A Few Red Flags That Signal A Stock Market Correction Is Coming

It's been a while since the stock market took a deep dive lower. With the perpetual Fed put in place, sentiment has been unstoppable for a very long time now. In fact, it seems like many market participants forgot about how much pain a real correction could bring. Well, I see several red flags out there, and things could get ugly very soon. The market looks increasingly weak in recent sessions. Considering all the technical, fundamental, and psychological issues, the S&P 500 could be heading for a 10% pullback in the coming weeks, and I don't want to be left standing out in the rain when the storm arrives.

First Red Flag: The Technical Image Is Weakening

SPX price - Technical Image Is Weakening

Source: stockcharts.com

The SPX continues to climb higher and higher, bouncing off the 50-day moving average with ease over the last six months. Not once in this time have we seen a pullback deeper than 3-4%. So, what is the "red flag" here, you may ask?

The market has not had a good shakeout in a very long time. Historically, a 10% pullback once a year is considered healthy and typical. Incidentally, the last time the SPX had a 10% correction was a year ago, last fall. This down move was also the last time the SPX approached an RSI of 30, or the full stochastic went below 20.

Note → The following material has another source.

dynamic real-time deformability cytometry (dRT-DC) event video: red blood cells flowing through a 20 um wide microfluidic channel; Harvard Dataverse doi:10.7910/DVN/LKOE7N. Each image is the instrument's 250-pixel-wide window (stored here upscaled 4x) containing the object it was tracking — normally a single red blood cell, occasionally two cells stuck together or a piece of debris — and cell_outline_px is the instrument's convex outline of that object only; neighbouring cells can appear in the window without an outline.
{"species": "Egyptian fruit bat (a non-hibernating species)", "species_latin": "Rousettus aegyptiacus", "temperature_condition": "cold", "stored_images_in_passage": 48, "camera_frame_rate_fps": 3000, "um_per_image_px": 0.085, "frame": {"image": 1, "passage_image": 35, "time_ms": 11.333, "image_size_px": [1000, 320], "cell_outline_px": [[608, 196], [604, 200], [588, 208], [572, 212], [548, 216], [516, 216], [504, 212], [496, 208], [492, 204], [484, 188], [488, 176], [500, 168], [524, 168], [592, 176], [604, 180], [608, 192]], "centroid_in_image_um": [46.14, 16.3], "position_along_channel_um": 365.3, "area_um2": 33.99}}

This technical dynamic illustrates that while the market has continued to get overbought and make new highs over the past year, it has not seen any notable pressure to the downside. The question is not if but when a significant correction materializes, and I believe the time is approaching soon.

Second Red Flag: Valuations Nearing Dot-Com Levels

A typical reason why we see corrections in markets is due to valuation concerns. When stock valuations get overstretched the market often contracts to bring valuations back down to earth. This phenomenon also allows buyers to come into the market at more attractive levels. The SPX had appreciated by roughly 40% from its 2020 fall lows. This is a remarkable surge in a relatively short time frame.

Shiller P/E Ratio

Shiller P/E Ratio

Source: multpl.com

This chart is a historical view of the cyclically adjusted/Schiller P/E ratio. Now, we see how high it is (higher than the 1929 and 2007 peaks). Moreover, the Schiller P/E ratio is about 50% higher than in 2007. The question is, how high can it go? Can it go as high as in 2000? Can it go higher? I doubt that P/E valuations will eclipse the looney days of the late 1990s, but one thing is for sure, there will be corrections along the way to the top.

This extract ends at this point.